Viral Photo Of Bone Saws At Jared Kushner’s Home Is Totally Fake
Fake viral image showing Jared Kushner and Ivanka Trump’s home with bone saws.
An image on social media platform X, previously known as Twitter, has gone viral, purporting to show bone saws on the walls of Jared Kushner and Ivanka Trump’s home. But the photo is fake. The original image doesn’t show the saws at all.
The altered image seems to have originated with a verified X user called “Lynda hates GOP thugs,” who first presented the image as real, claiming that the family has the bone saws in their home as “art.” But the user later took credit for adding the bone saws in the photo.

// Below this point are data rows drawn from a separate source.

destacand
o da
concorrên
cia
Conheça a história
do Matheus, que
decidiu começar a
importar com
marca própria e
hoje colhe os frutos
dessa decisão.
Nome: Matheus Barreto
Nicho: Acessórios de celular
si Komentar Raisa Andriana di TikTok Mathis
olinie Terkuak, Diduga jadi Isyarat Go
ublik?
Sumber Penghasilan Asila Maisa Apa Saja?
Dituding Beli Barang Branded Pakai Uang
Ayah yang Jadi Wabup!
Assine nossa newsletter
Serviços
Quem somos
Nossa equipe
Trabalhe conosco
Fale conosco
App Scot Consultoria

“I photoshopped it. It seems like something they would do,” the account explains in a follow-up tweet.
But that admission hasn’t stopped the image from being spread without context on social media platforms where people think it’s real. Part of the problem may be in the way that X has changed the “verification” system that grants people blue checkmarks. Previously, a blue checkmark meant that a user’s ID was verified. But after Elon Musk bought the site in October 2022 he got rid of the verification system, and the social media platform now allows anyone to buy a checkmark for just $8 per month.

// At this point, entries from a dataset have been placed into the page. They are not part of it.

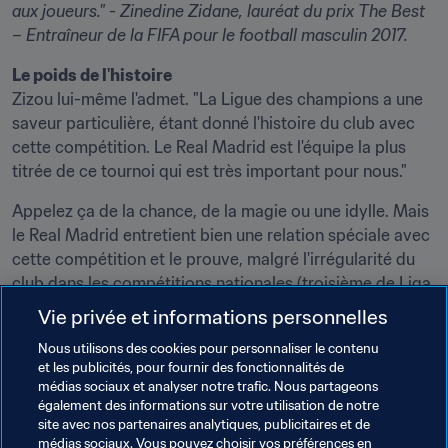
aux joueurs."
- Zinedine Zidane, lauréat du prix The Best 
– Entraîneur de la FIFA pour le football masculin 2017.
Le poids de l'histoire
Zizou lui-même l'admet. "La Ligue des champions a une 
saveur particulière, étant donné l'histoire du club avec 
cette compétition. Le Real Madrid est l'équipe la plus 
titrée de ce tournoi qui est très important pour nous."
Appelez ça de la chance, de la magie ou une idylle. Mais 
le Real Madrid entretient bien une relation spéciale avec 
cette compétition et le prouve, malgré l'irrégularité du 
club dans les compétitions nationales (troisième de Liga 
aussi bien en 2014 que cette année). Lorsque que retentit 
Vie privée et informations personnelles
l'hymne de la Ligue des champions, l'ADN 
merengue
 se 
Nous utilisons des cookies pour personnaliser le contenu
révèle.
et les publicités, pour fournir des fonctionnalités de
médias sociaux et analyser notre trafic. Nous partageons
En cas de triomphe à Kiev, 
Los Blancos
 auront les yeux 
également des informations sur votre utilisation de notre
rivés vers les Émirats Arabes Unis, où ils tenteront de 
site avec nos partenaires analytiques, publicitaires et de
devenir l'équipe la plus titrée en Coupe du Monde des 
médias sociaux. Vous pouvez choisir vos préférences en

The original photo, which is seen below, was first shared by Ivanka Trump to Twitter back in 2019 with the caption, “The Force is strong in my family,” a reference to Star Wars.

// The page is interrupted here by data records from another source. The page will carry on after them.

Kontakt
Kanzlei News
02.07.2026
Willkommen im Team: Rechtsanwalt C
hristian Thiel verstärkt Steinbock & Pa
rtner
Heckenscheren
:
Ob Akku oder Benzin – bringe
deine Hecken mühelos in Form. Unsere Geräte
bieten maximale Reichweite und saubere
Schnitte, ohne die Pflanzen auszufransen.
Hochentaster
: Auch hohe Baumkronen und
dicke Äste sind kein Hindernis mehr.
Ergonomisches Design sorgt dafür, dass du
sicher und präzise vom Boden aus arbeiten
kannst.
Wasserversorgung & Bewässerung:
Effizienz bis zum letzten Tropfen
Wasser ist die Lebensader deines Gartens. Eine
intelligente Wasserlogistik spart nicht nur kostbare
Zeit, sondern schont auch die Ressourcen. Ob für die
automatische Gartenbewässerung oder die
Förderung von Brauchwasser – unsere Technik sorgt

The fake image of bone saws that’s gone viral on X (left) and the original image on the right
Why bone saws? Presumably the photoshopped image is a reference to the fact that Jared Kushner received a $2 billion investment from a Saudi investment fund just six months after Kushner left the White House, where he worked as an advisor to former president Donald Trump. Saudi crown prince Mohammed bin Salman, commonly referred to as MBS, allegedly ordered the killing of Washington Post journalist Jamal Khashoggi in 2018. Khashoggi’s body was dismembered with a bone saw in the Saudi consulate in Istanbul, Turkey, according to a U.S. intelligence report.
The incident radically altered the U.S.-Saudi relationship, two countries that were considered close diplomatically in their fight against common geopolitical enemies like Iran. The alleged murder of Khashoggi has caused the American public at large to question the relationship, but President Joe Biden made a trip to the Middle East in the summer of 2022 where his fist-bump was criticized for being too friendly with MBS.
X’s crowdsourced program for letting users know about fake images and misleading facts, known as Community Notes, typically informs people when a tweet is fake, but its one major flaw lies in how slow corrections can appear. At the time of this writing, Community Notes has not added a correction to the fake image, despite the fact that it’s been seen by over 150,000 people already.